Worry_Rock Posted October 3, 2020 Posted October 3, 2020 (edited) In about 1911 American ship designers started on a project that would never be completed, at least how they envisioned them. These vessels are now known as the Lexington-class, a class of six Battlecruisers mounting 14 and 16in guns in a variety of layouts with the armor equivalent of wet toilet paper. Whilst never completed two ships of the class, Lexington and Saratoga, go on to become the largest American aircraft carriers up until the Midway-class. So, I set out to make them (or something like them) and test them against an equal Japanese Fleet. Edited October 6, 2020 by Worry_Rock This was originally something else but the screenshots were to large
Worry_Rock Posted October 3, 2020 Author Posted October 3, 2020 (edited) So, My fleet consisted of three Lexington-class ships, two heavy cruisers and a light cruiser, the opposing fleet was exactly the same but Japanese. I also set the year to 1920, as I could use the cage mast that I was really wanting to use. Edited October 6, 2020 by Worry_Rock
Worry_Rock Posted October 3, 2020 Author Posted October 3, 2020 (edited) I decided to keep back my Lexington's as they had very light armor, but sent forward my Cruisers to cause some damage with torpedoes then withdraw. What ended up happening was the one of my CA's and the CL sunk, but in exchange I scored a ton of torpedo hits, and sunk their CL. Edited October 7, 2020 by Worry_Rock
Worry_Rock Posted October 7, 2020 Author Posted October 7, 2020 So, after about 20 minutes all three of the Lexington's pulled a HMS Hood and sunk. so overall, it didn't go very well
Spitfire109 Posted October 7, 2020 Posted October 7, 2020 Boats perhaps die a bit quick in the game right now. 1
Norbert Sattler Posted October 7, 2020 Posted October 7, 2020 Lexington BCs dying quickly is actually quite realistic. Even the Kongou, which were poorly enough protected that Hiei ended up being shot to pieces by cruisers - the very class BCs are supposed to hunt - had better protection than the Lexingtons were planned to have. And whether ships die to quickly is a matter of the ship and the dice roll. I recently had a battleship eat more than 200 18" shells and over a thousand secondary battery hits (mix of 8" and 5" ) before finally going down. 1
Worry_Rock Posted October 11, 2020 Author Posted October 11, 2020 On 10/7/2020 at 9:50 AM, Norbert Sattler said: Lexington BCs dying quickly is actually quite realistic. I'll drink to that! even in a post-Jutland world they even considered giving a BC 5-7in is like smoking at a gas pump, and considering they all detonated I can say that dying is the only thing these can do. But I will admit 33 knots is impressive for anything larger than a CL, but besides that they were basically useless. next time I'll make a German BC, something better protected.

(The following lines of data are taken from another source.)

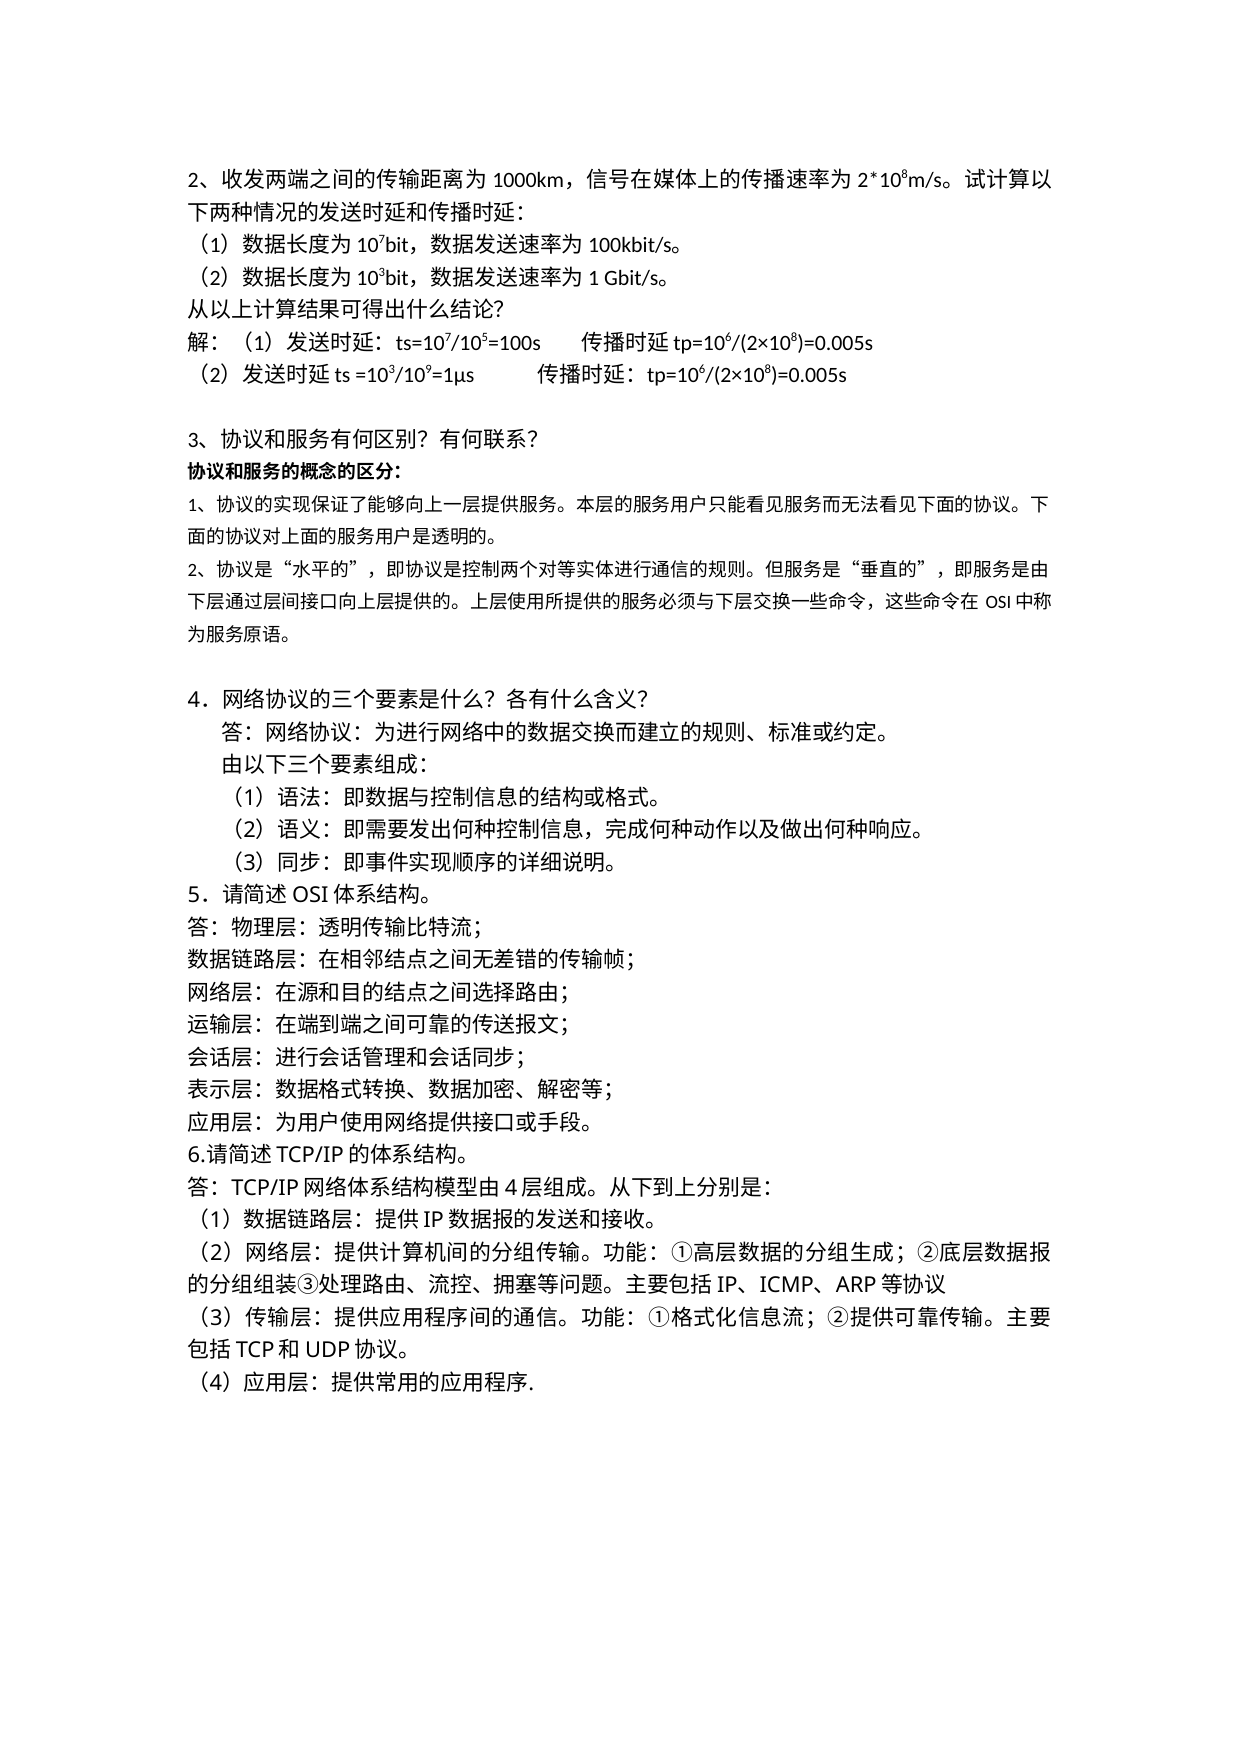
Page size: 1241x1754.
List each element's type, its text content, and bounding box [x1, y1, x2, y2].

text 运输层：在端到端之间可靠的传送报文； [187, 1007, 1053, 1039]
text （2）网络层：提供计算机间的分组传输。功能：①高层数据的分组生成；②底层数据报的分组组装③处理路由、流控、拥塞等问题。主要包括IP、ICMP、ARP等协议 [187, 1234, 1053, 1299]
text 2、协议是“水平的”，即协议是控制两个对等实体进行通信的规则。但服务是“垂直的”，即服务是由下层通过层间接口向上层提供的。上层使用所提供的服务必须与下层交换一些命令，这些命令在OSI中称为服务原语。 [187, 552, 1053, 649]
text 6.请简述TCP/IP的体系结构。 [187, 1137, 1053, 1169]
text 会话层：进行会话管理和会话同步； [187, 1039, 1053, 1072]
text 表示层：数据格式转换、数据加密、解密等； [187, 1072, 1053, 1104]
list 协议和服务有何区别？有何联系？ [187, 422, 1053, 454]
text （4）应用层：提供常用的应用程序. [187, 1364, 1053, 1397]
text 由以下三个要素组成： [221, 747, 1053, 779]
text （3）同步：即事件实现顺序的详细说明。 [221, 844, 1053, 877]
text 1、协议的实现保证了能够向上一层提供服务。本层的服务用户只能看见服务而无法看见下面的协议。下面的协议对上面的服务用户是透明的。 [187, 487, 1053, 552]
text （3）传输层：提供应用程序间的通信。功能：①格式化信息流；②提供可靠传输。主要包括TCP和UDP协议。 [187, 1299, 1053, 1364]
text 答：物理层：透明传输比特流； [187, 909, 1053, 942]
text 5．请简述OSI体系结构。 [187, 877, 1053, 909]
text 从以上计算结果可得出什么结论？ [187, 292, 1053, 324]
text （1）数据链路层：提供IP数据报的发送和接收。 [187, 1202, 1053, 1234]
text （1）数据长度为107bit，数据发送速率为100kbit/s。 [187, 227, 1053, 259]
text （2）发送时延ts =103/109=1µs 传播时延：tp=106/(2×108)=0.005s [187, 357, 1053, 389]
text 2、收发两端之间的传输距离为1000km，信号在媒体上的传播速率为2*108m/s。试计算以下两种情况的发送时延和传播时延： [187, 162, 1053, 227]
text （2）语义：即需要发出何种控制信息，完成何种动作以及做出何种响应。 [221, 812, 1053, 844]
text 4．网络协议的三个要素是什么？各有什么含义？ [187, 682, 1053, 714]
text 答：TCP/IP网络体系结构模型由4层组成。从下到上分别是： [187, 1169, 1053, 1202]
text 应用层：为用户使用网络提供接口或手段。 [187, 1104, 1053, 1137]
text 解：（1）发送时延：ts=107/105=100s 传播时延tp=106/(2×108)=0.005s [187, 324, 1053, 357]
text 数据链路层：在相邻结点之间无差错的传输帧； [187, 942, 1053, 974]
text （2）数据长度为103bit，数据发送速率为1 Gbit/s。 [187, 259, 1053, 292]
text 网络层：在源和目的结点之间选择路由； [187, 974, 1053, 1007]
text （1）语法：即数据与控制信息的结构或格式。 [221, 779, 1053, 812]
text 答：网络协议：为进行网络中的数据交换而建立的规则、标准或约定。 [221, 714, 1053, 747]
text 协议和服务的概念的区分： [187, 454, 1053, 487]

RUSS663 Posted October 15, 2020 Posted October 15, 2020 On 10/7/2020 at 9:50 AM, Norbert Sattler said: Lexington BCs dying quickly is actually quite realistic. Even the Kongou, which were poorly enough protected that Hiei ended up being shot to pieces by cruisers - the very class BCs are supposed to hunt - had better protection than the Lexingtons were planned to have. And whether ships die to quickly is a matter of the ship and the dice roll. I recently had a battleship eat more than 200 18" shells and over a thousand secondary battery hits (mix of 8" and 5" ) before finally going down. It also depends on counter flooding, (I try to change sides/port/starboard) and hits in RED areas.